Your response should reproduce every line of the entries that contains the word "technician".

- **INPUT RECORDS**
========================
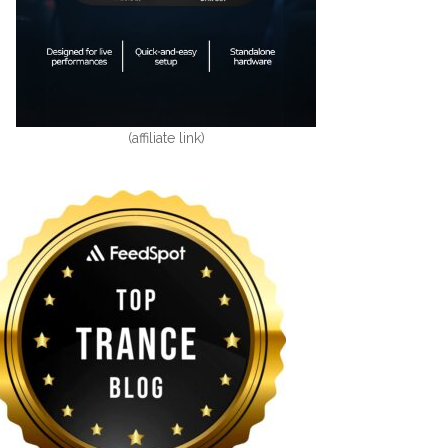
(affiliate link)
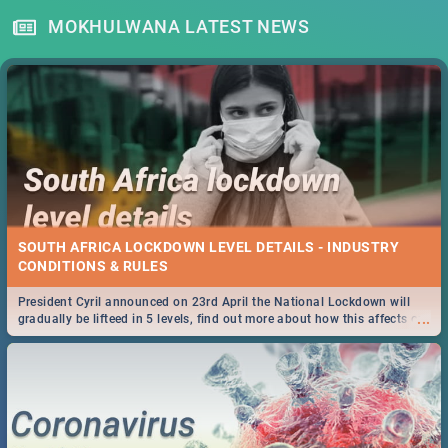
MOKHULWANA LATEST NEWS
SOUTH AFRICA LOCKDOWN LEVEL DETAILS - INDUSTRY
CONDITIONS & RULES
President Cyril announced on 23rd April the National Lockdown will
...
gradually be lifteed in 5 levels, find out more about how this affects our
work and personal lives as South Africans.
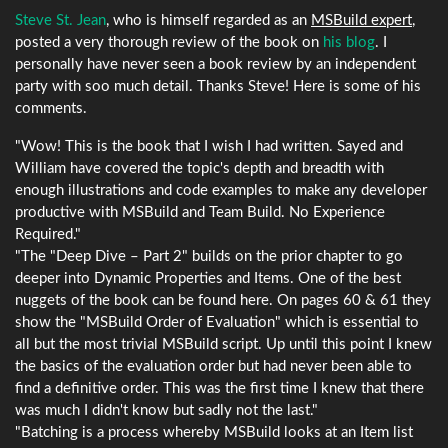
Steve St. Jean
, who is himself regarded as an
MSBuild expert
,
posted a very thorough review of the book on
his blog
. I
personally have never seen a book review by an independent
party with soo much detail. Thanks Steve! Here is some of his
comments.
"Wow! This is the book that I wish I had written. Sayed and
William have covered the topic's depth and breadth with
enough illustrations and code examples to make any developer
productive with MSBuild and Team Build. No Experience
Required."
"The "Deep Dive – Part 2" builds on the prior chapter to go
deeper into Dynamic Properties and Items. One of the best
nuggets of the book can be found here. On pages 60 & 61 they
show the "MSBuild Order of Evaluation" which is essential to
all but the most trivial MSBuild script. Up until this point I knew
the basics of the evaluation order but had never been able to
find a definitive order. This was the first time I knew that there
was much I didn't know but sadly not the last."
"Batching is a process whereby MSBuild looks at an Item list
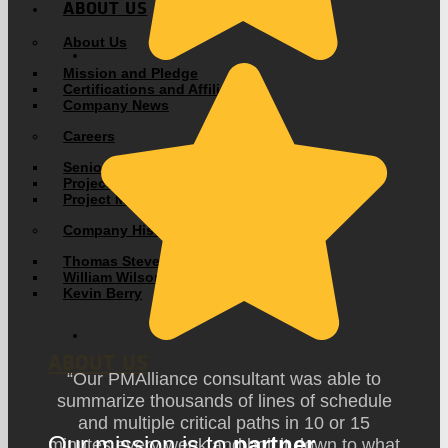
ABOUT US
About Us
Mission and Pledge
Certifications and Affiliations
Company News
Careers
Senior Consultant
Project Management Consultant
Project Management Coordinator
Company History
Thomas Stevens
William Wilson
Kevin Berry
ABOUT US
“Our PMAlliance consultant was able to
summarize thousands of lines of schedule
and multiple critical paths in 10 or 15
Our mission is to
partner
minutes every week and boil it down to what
========================
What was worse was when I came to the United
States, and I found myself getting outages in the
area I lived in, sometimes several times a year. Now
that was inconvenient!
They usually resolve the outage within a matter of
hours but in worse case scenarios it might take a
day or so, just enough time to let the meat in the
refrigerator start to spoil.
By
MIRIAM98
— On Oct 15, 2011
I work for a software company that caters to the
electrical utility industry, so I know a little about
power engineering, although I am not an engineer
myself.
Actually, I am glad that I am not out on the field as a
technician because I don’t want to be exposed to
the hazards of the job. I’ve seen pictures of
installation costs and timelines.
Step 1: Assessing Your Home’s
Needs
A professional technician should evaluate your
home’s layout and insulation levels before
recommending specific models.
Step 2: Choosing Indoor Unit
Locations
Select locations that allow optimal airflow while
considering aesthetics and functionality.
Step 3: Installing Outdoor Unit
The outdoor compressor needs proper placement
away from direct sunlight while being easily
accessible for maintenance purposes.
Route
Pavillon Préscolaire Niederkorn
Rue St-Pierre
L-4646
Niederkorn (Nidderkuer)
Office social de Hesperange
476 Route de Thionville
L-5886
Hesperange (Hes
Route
========================
- **FINISHED EXERCISE**
technician because I don’t want to be exposed to
A professional technician should evaluate your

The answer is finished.